Resulting from U.S. export controls limiting the sale of essentially the most superior AI chips to China, home firms are pressured to depend on domestically made chips, primarily from Huawei; abroad knowledge facilities; or on U.S. {hardware} sourced by means of gray markets. Chinese language chips are getting higher: on April 8, Alibaba unveiled a brand new knowledge heart run solely by itself home-designed Zhenwu chips. But manufacturing yields and efficiency nonetheless stay far behind the U.S. chip provide chain.

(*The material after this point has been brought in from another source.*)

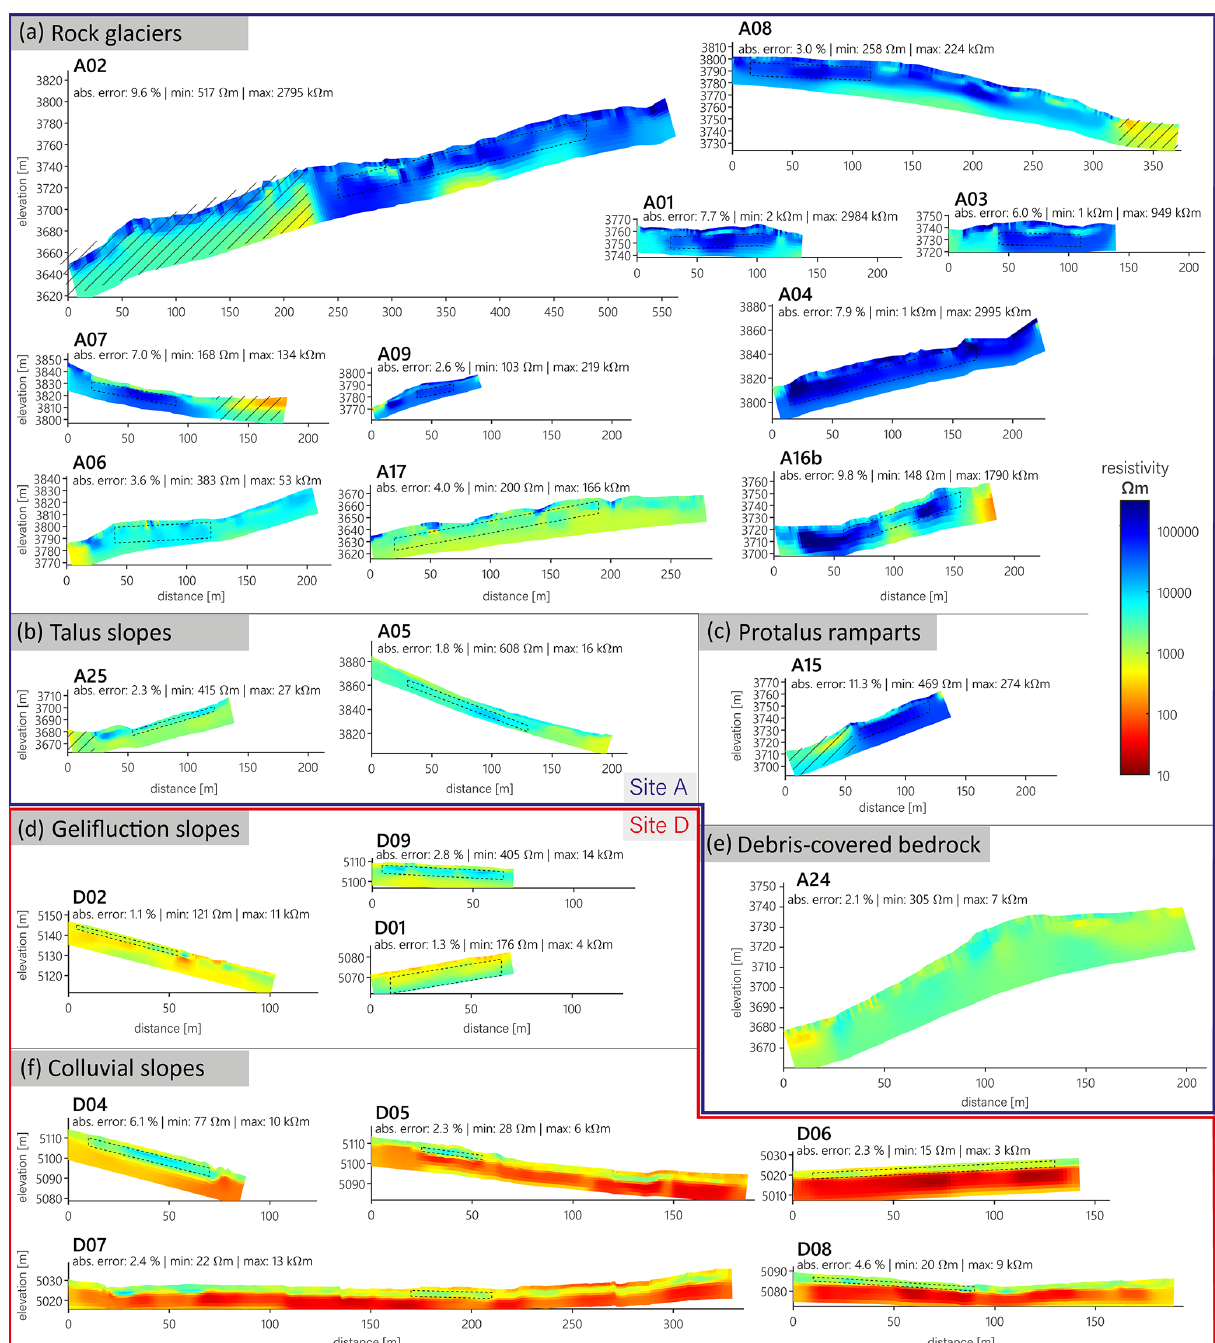
Figure A1. Inverted tomograms of all ERT profiles for Site A and Site D.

China’s enterprise capital ecosystem can also be thinner than Silicon Valley’s. Unease with Beijing’s tech regulation and U.S. regulatory stress lead many world buyers to keep away from Chinese language startups. Moonshot AI, at an $18 billion valuation, instructions principally China-based buyers. Anthropic, in contrast, raised $30 billion in a Collection G spherical in February 2026, at a $380 billion post-money valuation, backed by a world consortium of deep-pocketed institutional buyers together with GIC, Coatue, Founders Fund, and ICONIQ.
That funding stress pressured some founders to take radical motion, with some going so far as skipping the Chinese language market solely. Manus AI, which launched a buzzy AI agent final 12 months, reincorporated as a Singapore entity; Meta later acquired the agentic AI startup for roughly $2 billion in late 2025.

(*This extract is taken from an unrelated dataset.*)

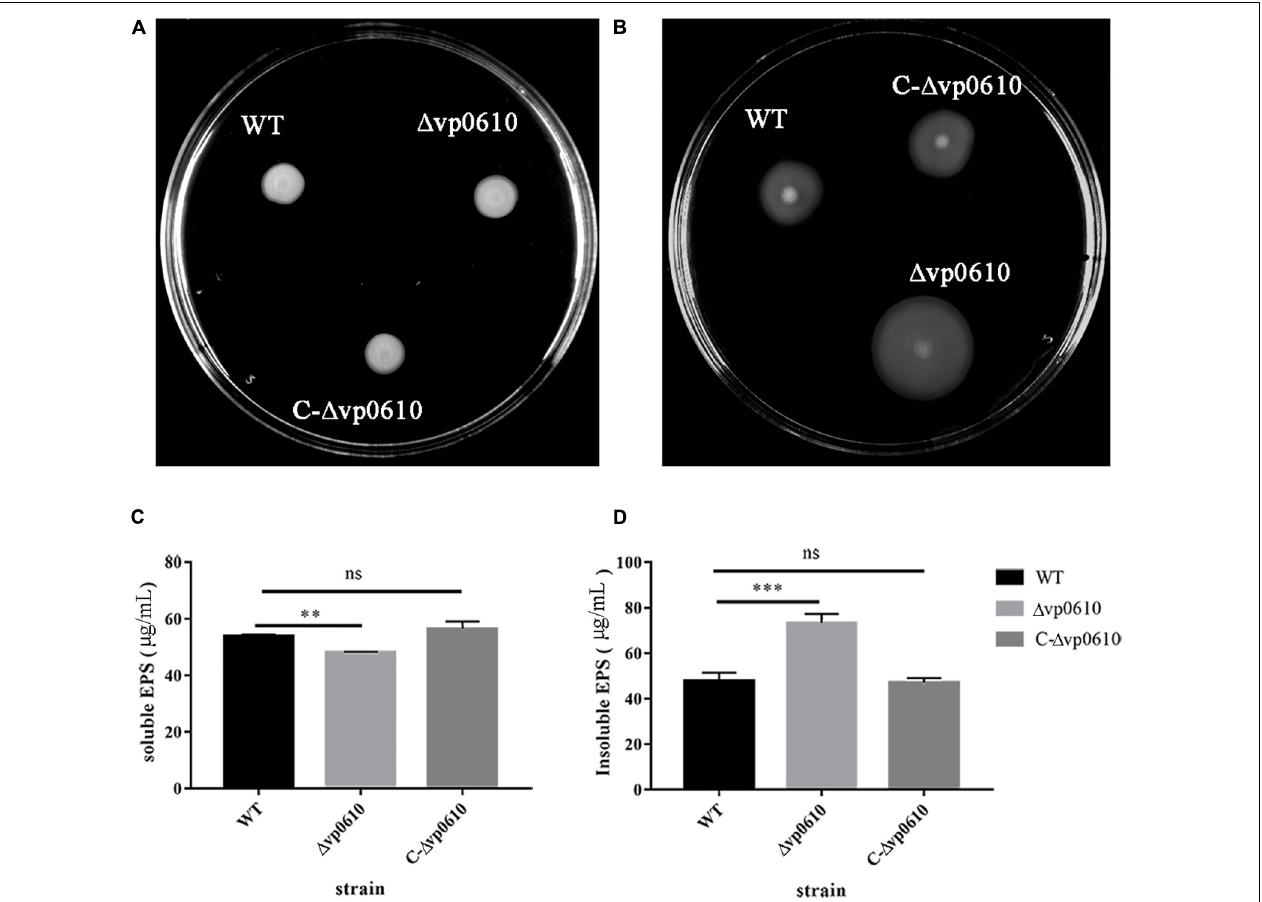
FIGURE 3 | VP0610 can enhance swimming ability and insoluble EPS but decrease soluble EPS. (A) Three different strains of V. parahaemolyticus were inoculated into LB (0.2% agar) and incubated at 37 ◦ C for 8 h; (B) Three different strains of V. parahaemolyticus were inoculated into LB (1.5% agar) and incubated at 37 ◦ C for 48 h; (C) Soluble EPS determination; (D) Insoluble EPS determination. Soluble and insoluble EPS were extracted from biofilms attached to the bottom of beakers and then determined by phenol-vitriolic colorimetry. Significance was determined by analysis of variance and Dunnett’s test comparison for differences from EPS production. ** p < 0.01; *** p < 0.001; ns,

Beijing has taken a dim view of the deal. Two Manus co-founders, CEO Xiao Hong and chief scientist Ji Yichao, are actually topic to an exit ban, based on the Monetary Occasions.
The token financial system
But the largest unresolved query in Chinese language AI is far the identical as within the U.S.: Methods to flip tokens into earnings.

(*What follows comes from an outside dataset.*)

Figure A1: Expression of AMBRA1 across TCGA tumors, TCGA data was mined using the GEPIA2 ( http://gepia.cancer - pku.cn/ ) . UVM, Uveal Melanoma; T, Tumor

Alibaba spent 123 billion yuan ($17 billion) on capital expenditure in 2025, which helped contribute to a 66% plunge in internet earnings. Tencent hasn’t spent fairly as a lot cash, with capex of simply 79 billion yuan ($11.6 billion). ByteDance, as a non-public firm, faces much less stress from shareholders about profitability, however the Monetary Occasionsreported late final 12 months that the TikTok proprietor expects to spend $23 billion on AI infrastructure.
That’s nonetheless rather a lot smaller than what U.S. giants are spending. Alphabet spent $94 billion on capital expenditures final 12 months; Meta spent $75 billion. Each firms plan to spend much more this 12 months.
However monetization stress could already be pushing a few of China’s tech firms to rethink their technique. Each Alibaba and Z.ai have launched a few of their most up-to-date fashions in a closed format, at the very least at first. Each firms, in addition to others like Baidu, are additionally mountain climbing costs for his or her fashions and cloud providers.
Going ahead, China’s tech firms are going to place AI on the heart of their enterprise. Final month, Alibaba reorganized its complete AI operation into what it calls the “Alibaba Token Hub,” which consolidates 5 beforehand separate models, together with Tongyi Laboratory (its foundational mannequin analysis arm), Qwen, and an enterprise AI division referred to as Wukong, underneath CEO Eddie Wu’s direct oversight.
“ATH is built around a single organising mission: create tokens, deliver tokens and apply tokens,” Wu stated in a letter asserting the reorganization.